Muito premiado no último Festival do Rio, e estrelado pela brasiliense Maeve Jinkings e por Kauan Alvarenga, o filme Pedágio rodou o mundo antes da estreia nas salas comerciais. Trata de afeto, desencontros e rejeições condicionadas ao amor, isso a partir do dia a dia de Tiquinho (Kauan) que, na relação com a mãe, Suellen (Maeve), encontra um portal para a pretensa cura de sua sexualidade. "Muitos dizem que a relação parece real e comovente", conta Maeve.
Liberdade e naturalidade, no set, contrastam com a história de ampla opressão e hipocrisia, e que envolve a personagem religiosa Telma (Aline Maria Marta). Diante de tantas questões, o mundo deveria mudar? "Acho que sim, aliás, com certeza. Não sei se vai mudar e em qual velocidade: essa é a pergunta que o filme mais levanta, sem romantizar nada. É importante enxergar os fatos. A arte não pode ser tímida em relação à realidade", diz Carolina Markovicz, diretora do filme.
Houve forte receptividade internacional para o filme, não?

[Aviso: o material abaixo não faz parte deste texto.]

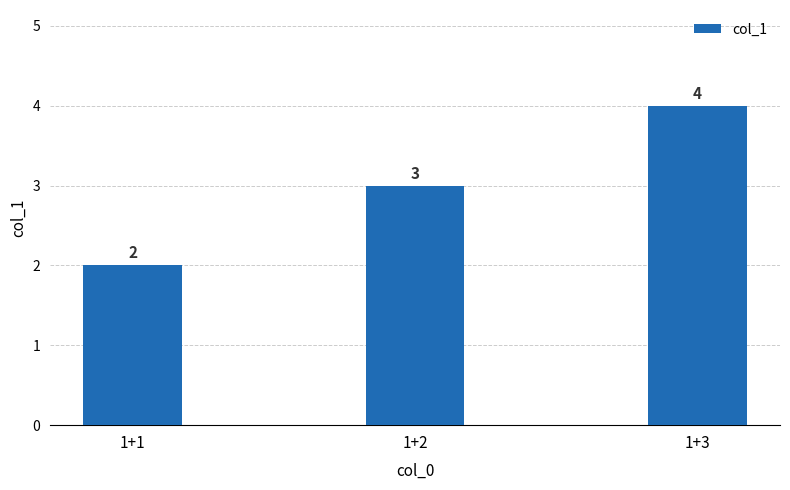

The chart shows a value of 1 at 1+2. True or false?

False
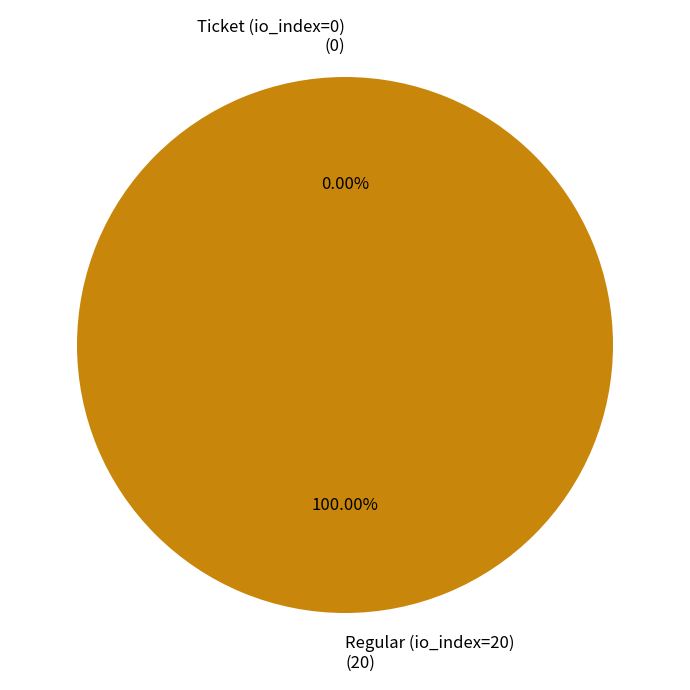

To the nearest percent, what percentage of the pie is Regular (io_index=20)?

100%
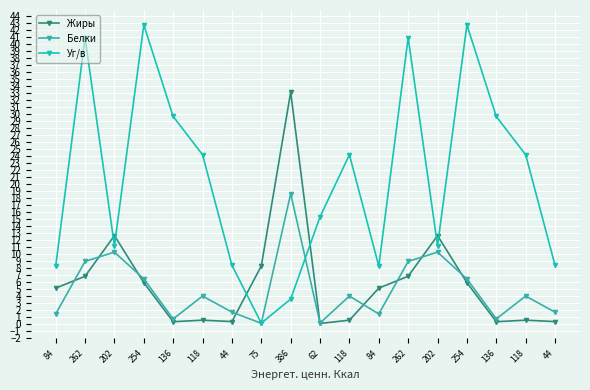

The Белки series shows 2.5 at 84. True or false?

False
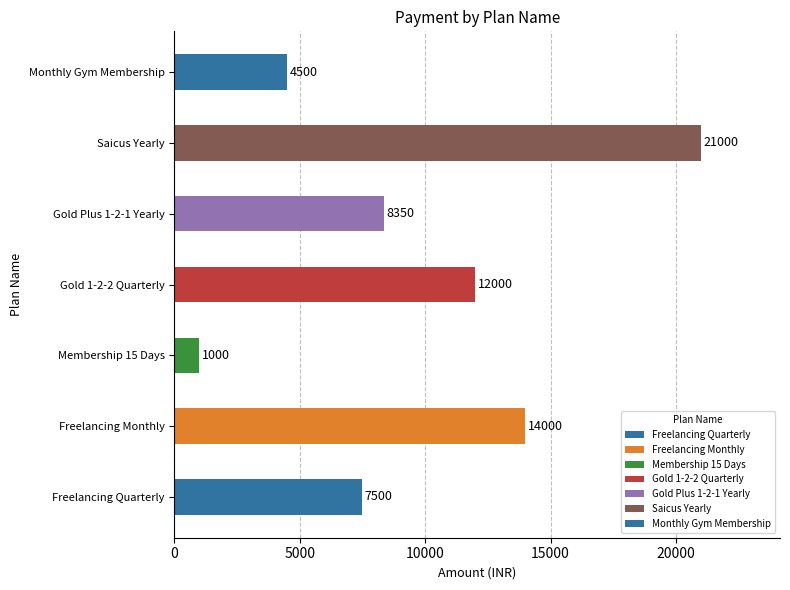

What is the ratio of the value at Gold 1-2-2 Quarterly to the value at Saicus Yearly?

0.6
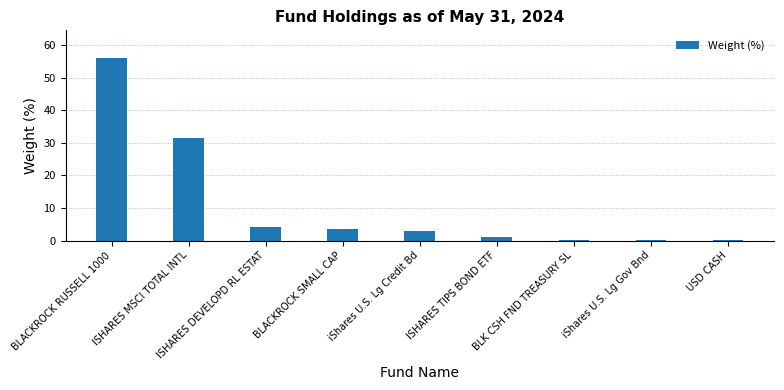

The chart shows a value of 0.0 at USD CASH. True or false?

True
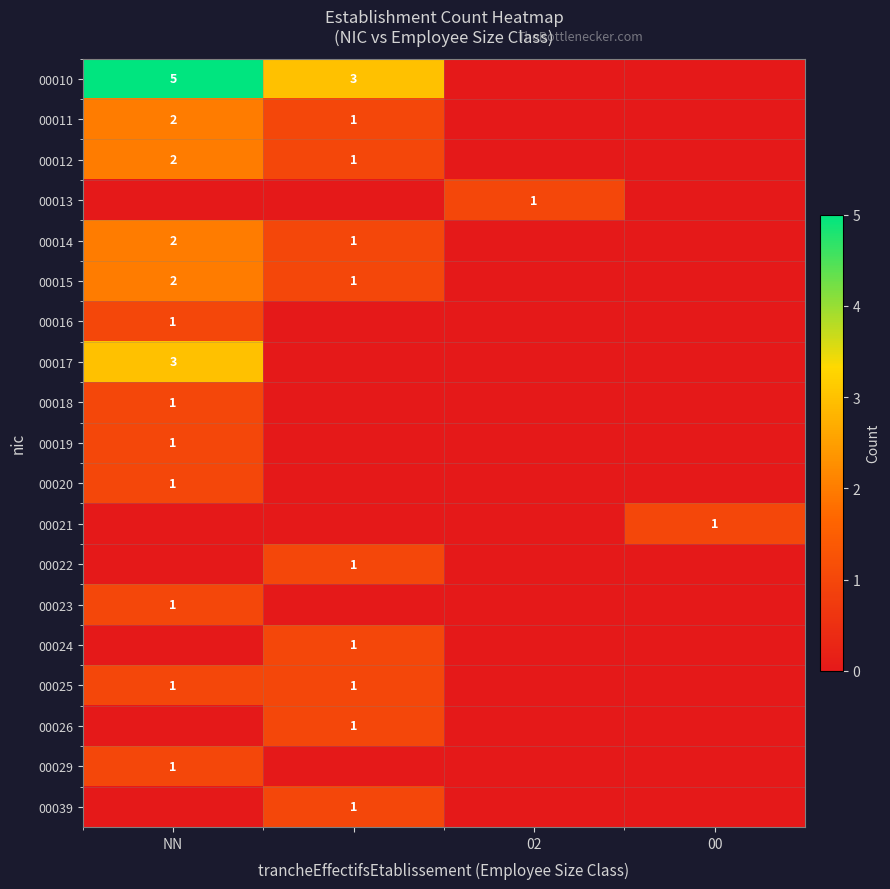

The 00013 series shows 0 at 02. True or false?

False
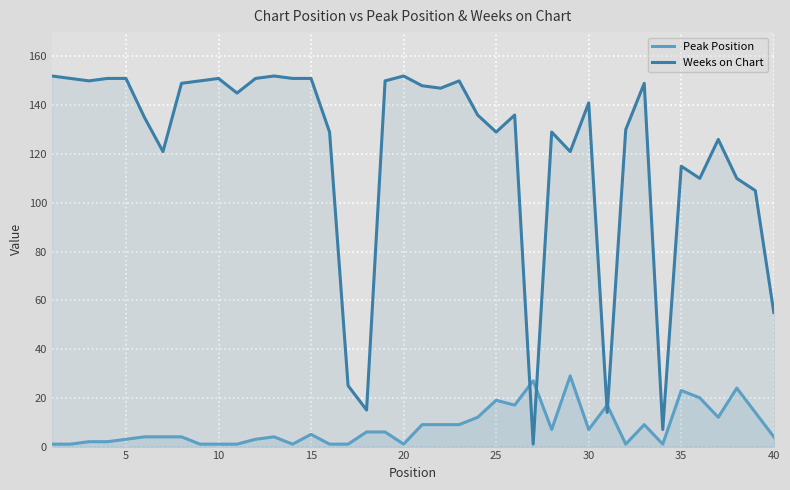

Which series has the largest total across all categories?

Weeks on Chart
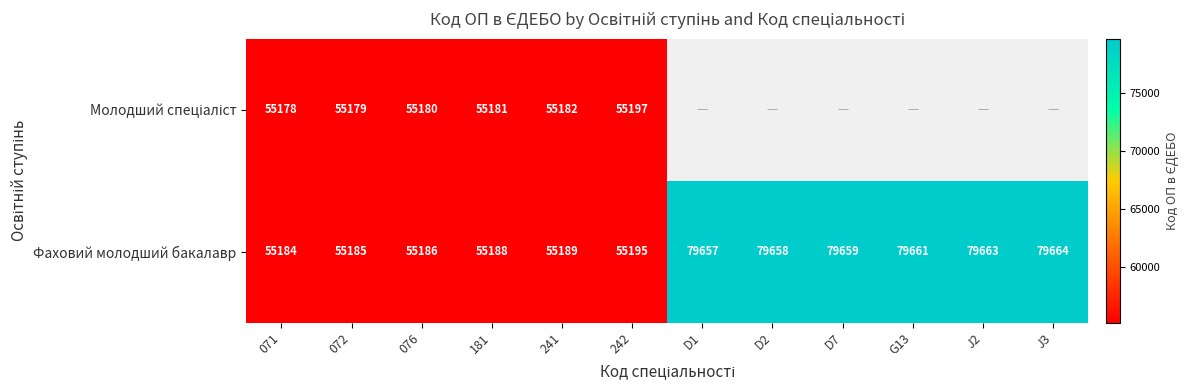

What value does the Фаховий молодший бакалавр series have at 242?

55195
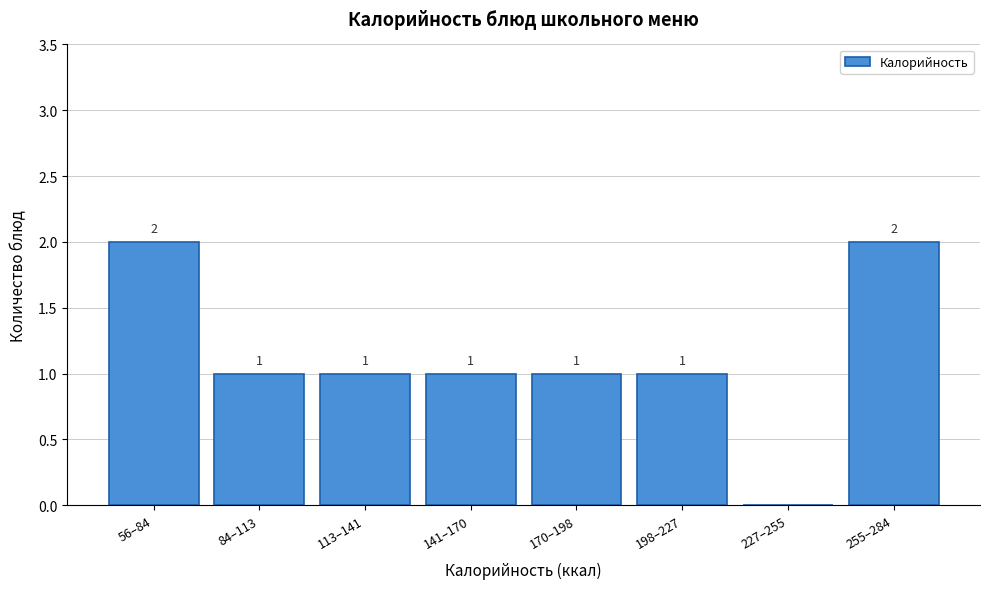

Reading left to right, list all the values displayed in this chart.

56–84=2	84–113=1	113–141=1	141–170=1	170–198=1	198–227=1	227–255=0	255–284=2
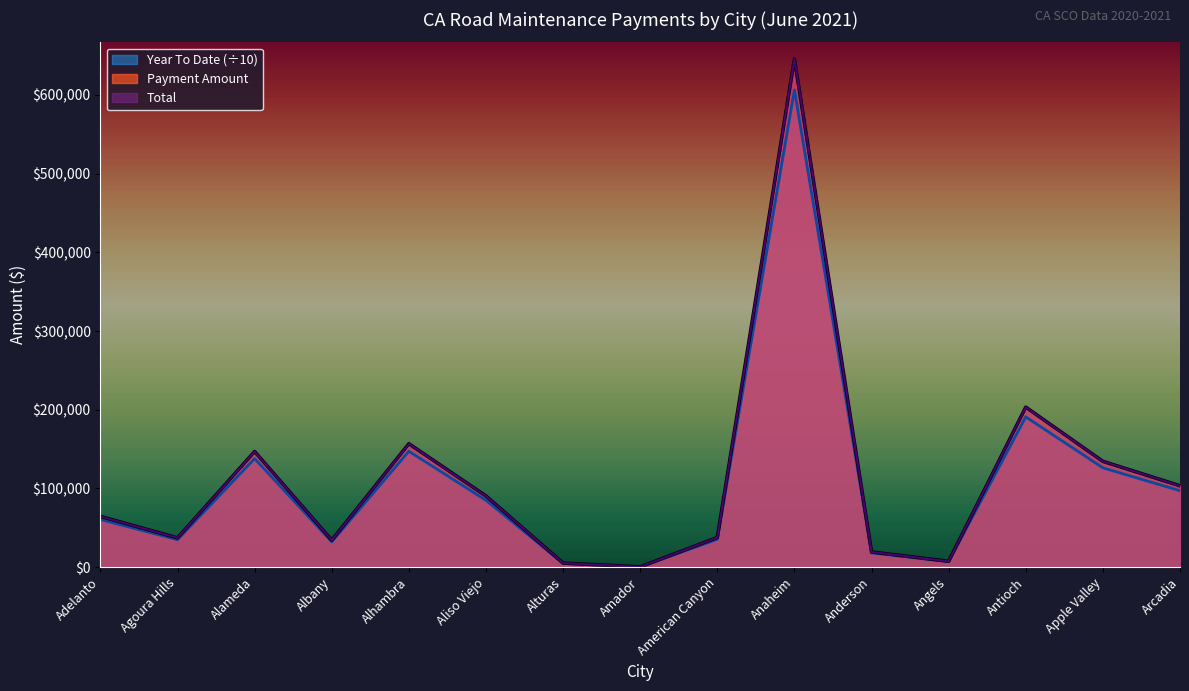

Is the value of Payment Amount at Apple Valley greater than the value of Year To Date at American Canyon?

Yes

Carolina — Isso foi interessante e surpreendente, já que na estética é muito brasileiro, nos acontecimento e nos absurdos também. Ficamos felizes de ver como o filme vem sendo compreendido e apreciado fora. Recebemos prêmios muito importantes na Itália e na Inglaterra. E os atores ganharam prêmios na Suécia. Sociedades muito diferentes da nossa percebem questões que, ao mesmo tempo, parecem universais. Tocamos pessoas de lugares como a França, onde também ganhamos um prêmio importante.
Quais as suas inspirações na carreira?
Maeve — No cinema brasileiro, tenho certeza de ter assistido, por exemplo, a Fernanda Torres fazendo Marvada a carne (1985), ver Marcélia Cartaxo em A hora da estrela (1985), vi Dina Sfat, em Macunaíma (1969). Artistas que me inspiraram muito: ainda a Betty Faria em, Bye Bye Brasil (1980). O cinema brasileiro que eu consumi, desde pequena com meus pais, sempre me provocou.
O filme tem lá a sua dose de ironia, seus deboches, mas há a camada da abordagem da chamada "cura gay"?
Carolina — Não queríamos trazer a violência física e emocional que acontecem nesses rituais, que são horrores. A gente não queria mostrar ninguém na comunidade sofrendo esse tipo de violência. A ideia era focar no absurdo, no ridículo de pessoas que têm o poder — que a gente vê tão frequentemente na política — falando um monte de absurdidades na Câmara, falando sinônimo de órgão genital, de modo desrespeitoso: essas pessoas têm poder, elas têm crédito!? Queríamos botar um holofote de como elas não caem em descrédito. Ouvimos muitas pesquisas, falei com pessoas que foram a cultos e igrejas. Tratamos, no filme, das coisas reais e das inventadas. A ideia foi justo transitar na fronteira entre o real e o absurdo, hoje em dia, quase tão imperceptível.
Você se assusta com o objeto do filme?
Maeve — Tem muita coisa naturalizada. Há os espetáculos bizarros vistos, cotidianamente, inclusive na Câmara, no Congresso, nas redes sociais. Há uma performação, um tipo de entretenimento tosco que ridiculariza a comunidade LGBTQIA. Como se, coletivamente, a gente vivesse, como nação, um discurso homofóbico de tentativa de conversão através desses espetáculos bizarros.